- Opening Delimiter -
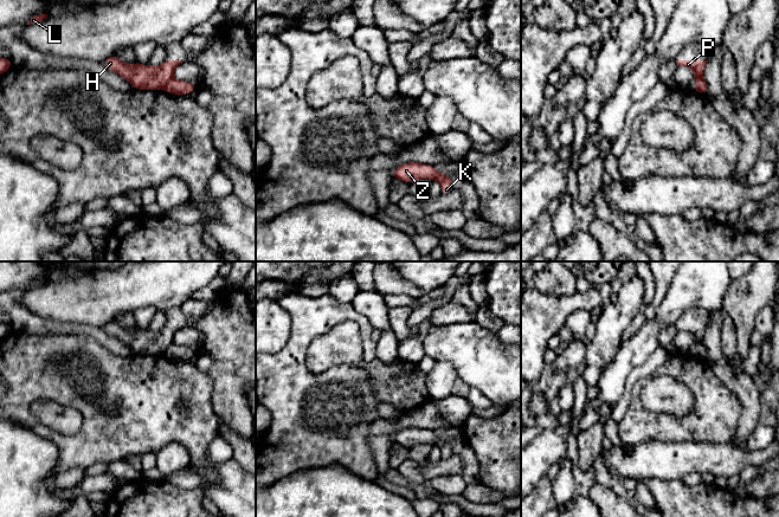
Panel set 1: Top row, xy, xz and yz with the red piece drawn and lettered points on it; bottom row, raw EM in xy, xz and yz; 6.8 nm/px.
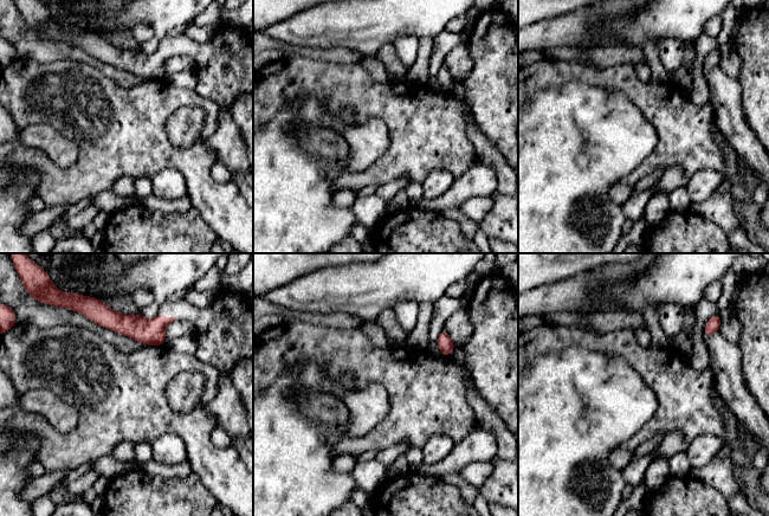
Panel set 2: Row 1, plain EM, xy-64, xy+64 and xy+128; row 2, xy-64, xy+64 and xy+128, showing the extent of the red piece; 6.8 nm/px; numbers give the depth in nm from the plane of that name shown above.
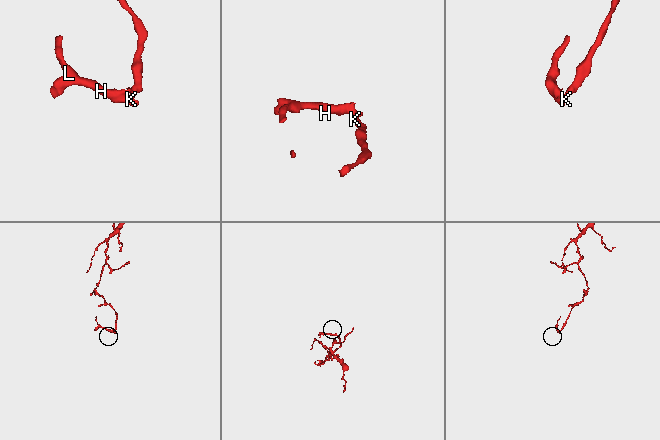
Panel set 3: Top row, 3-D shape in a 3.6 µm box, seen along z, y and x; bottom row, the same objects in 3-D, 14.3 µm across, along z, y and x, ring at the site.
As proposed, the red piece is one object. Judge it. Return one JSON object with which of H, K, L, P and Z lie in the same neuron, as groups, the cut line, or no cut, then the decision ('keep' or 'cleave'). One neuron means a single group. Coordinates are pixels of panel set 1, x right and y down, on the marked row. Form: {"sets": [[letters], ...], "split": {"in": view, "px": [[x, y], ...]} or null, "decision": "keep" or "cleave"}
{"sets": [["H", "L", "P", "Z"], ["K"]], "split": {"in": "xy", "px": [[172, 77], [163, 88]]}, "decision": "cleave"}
- Closing Delimiter -
- Opening Delimiter -
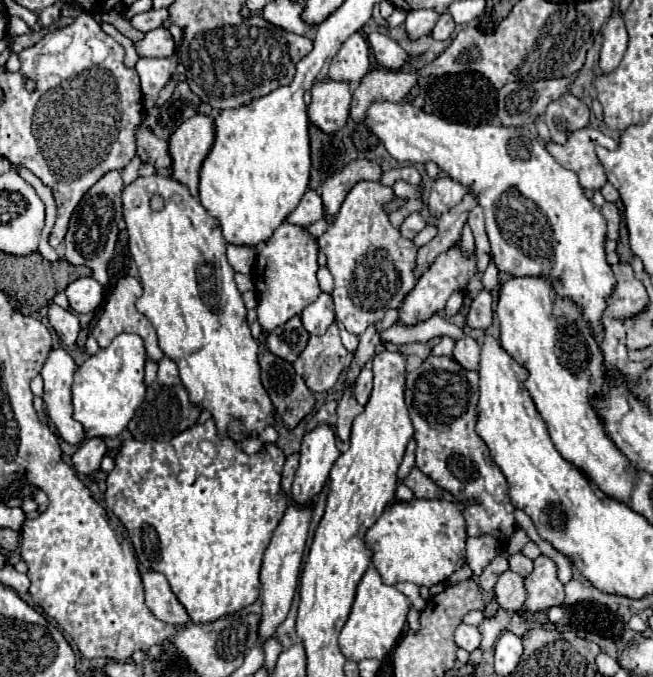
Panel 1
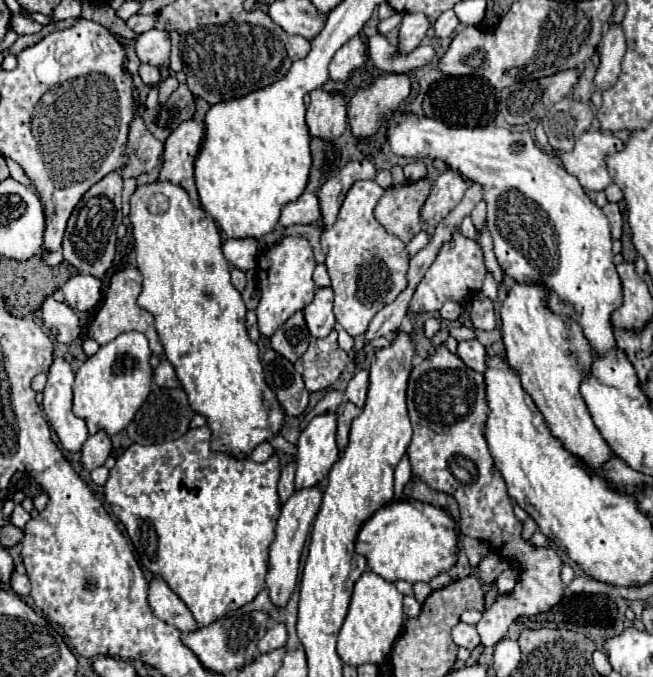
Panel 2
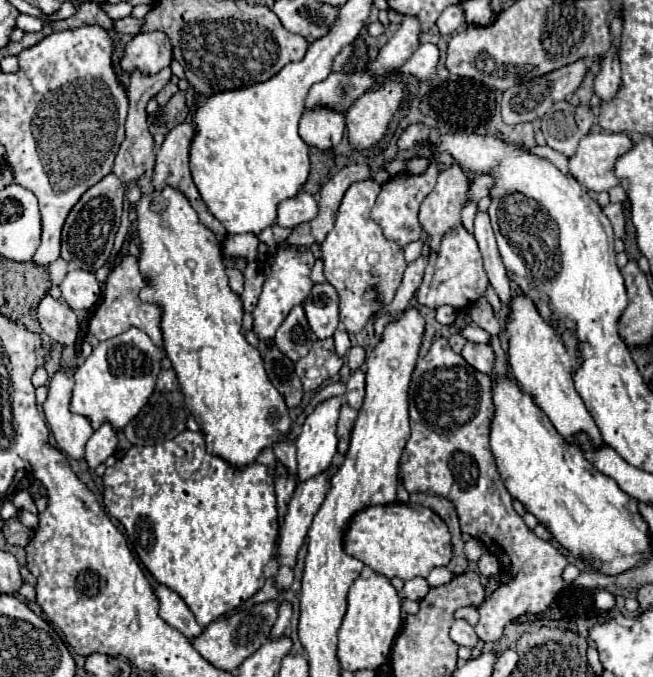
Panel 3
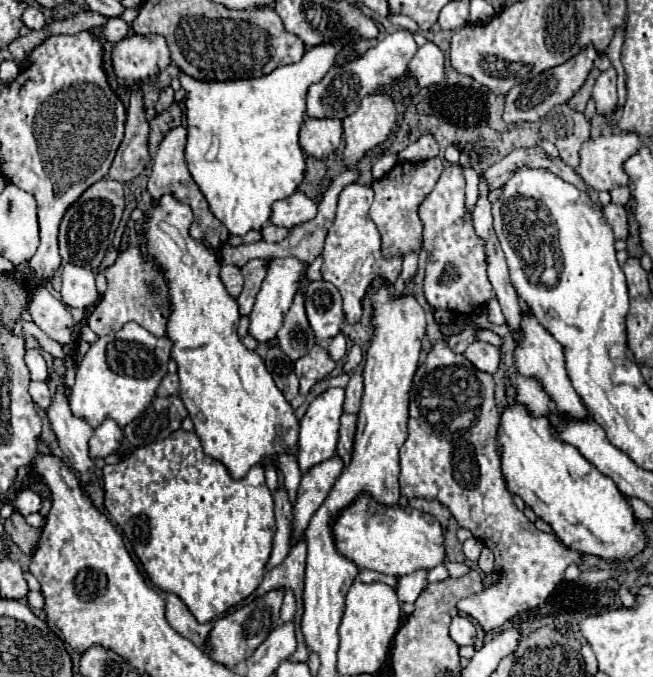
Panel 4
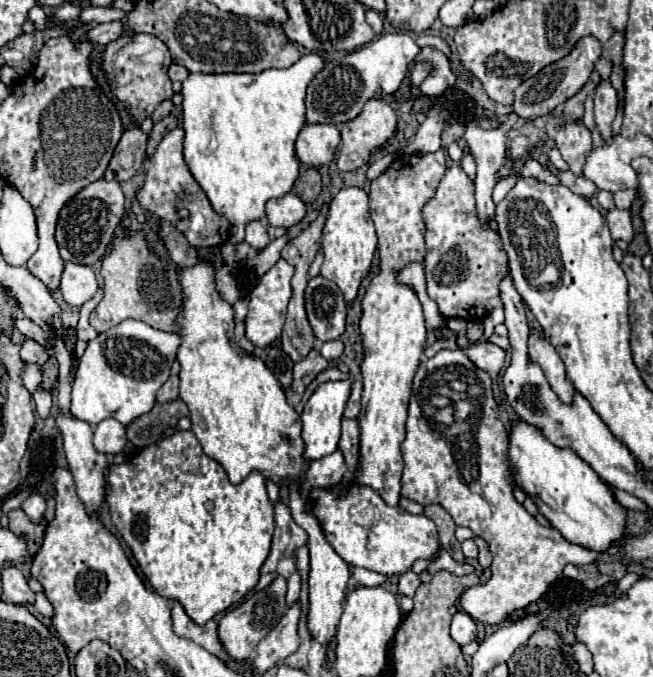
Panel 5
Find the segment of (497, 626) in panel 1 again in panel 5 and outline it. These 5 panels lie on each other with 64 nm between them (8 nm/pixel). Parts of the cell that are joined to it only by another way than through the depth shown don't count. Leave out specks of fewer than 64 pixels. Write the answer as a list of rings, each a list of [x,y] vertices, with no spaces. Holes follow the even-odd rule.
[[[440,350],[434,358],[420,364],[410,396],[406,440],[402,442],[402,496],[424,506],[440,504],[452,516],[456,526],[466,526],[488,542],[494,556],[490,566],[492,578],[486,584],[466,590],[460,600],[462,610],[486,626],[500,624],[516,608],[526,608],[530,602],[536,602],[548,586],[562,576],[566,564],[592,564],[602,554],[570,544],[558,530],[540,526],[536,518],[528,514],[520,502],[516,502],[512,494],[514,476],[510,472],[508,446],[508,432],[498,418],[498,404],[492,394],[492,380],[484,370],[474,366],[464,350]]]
- Closing Delimiter -
- Opening Delimiter -
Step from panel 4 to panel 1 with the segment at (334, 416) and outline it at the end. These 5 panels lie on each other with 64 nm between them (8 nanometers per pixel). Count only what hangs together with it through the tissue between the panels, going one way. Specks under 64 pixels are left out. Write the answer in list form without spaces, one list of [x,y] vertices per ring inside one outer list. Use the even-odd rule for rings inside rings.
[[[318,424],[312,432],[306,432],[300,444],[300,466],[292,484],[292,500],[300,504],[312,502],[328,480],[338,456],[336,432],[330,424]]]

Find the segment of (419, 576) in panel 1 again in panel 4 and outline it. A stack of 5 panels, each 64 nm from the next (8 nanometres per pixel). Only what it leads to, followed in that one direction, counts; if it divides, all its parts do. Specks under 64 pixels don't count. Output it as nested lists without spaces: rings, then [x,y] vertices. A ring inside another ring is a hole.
- Closing Delimiter -
> _WORK TASK_: Which lines of the data contain the string "bottom"? Copy each of them.

> _THE ANSWER_:
Panel set 1: Top row, xy, xz and yz with the red piece drawn and lettered points on it; bottom row, raw EM in xy, xz and yz; 6.8 nm/px.
Panel set 3: Top row, 3-D shape in a 3.6 µm box, seen along z, y and x; bottom row, the same objects in 3-D, 14.3 µm across, along z, y and x, ring at the site.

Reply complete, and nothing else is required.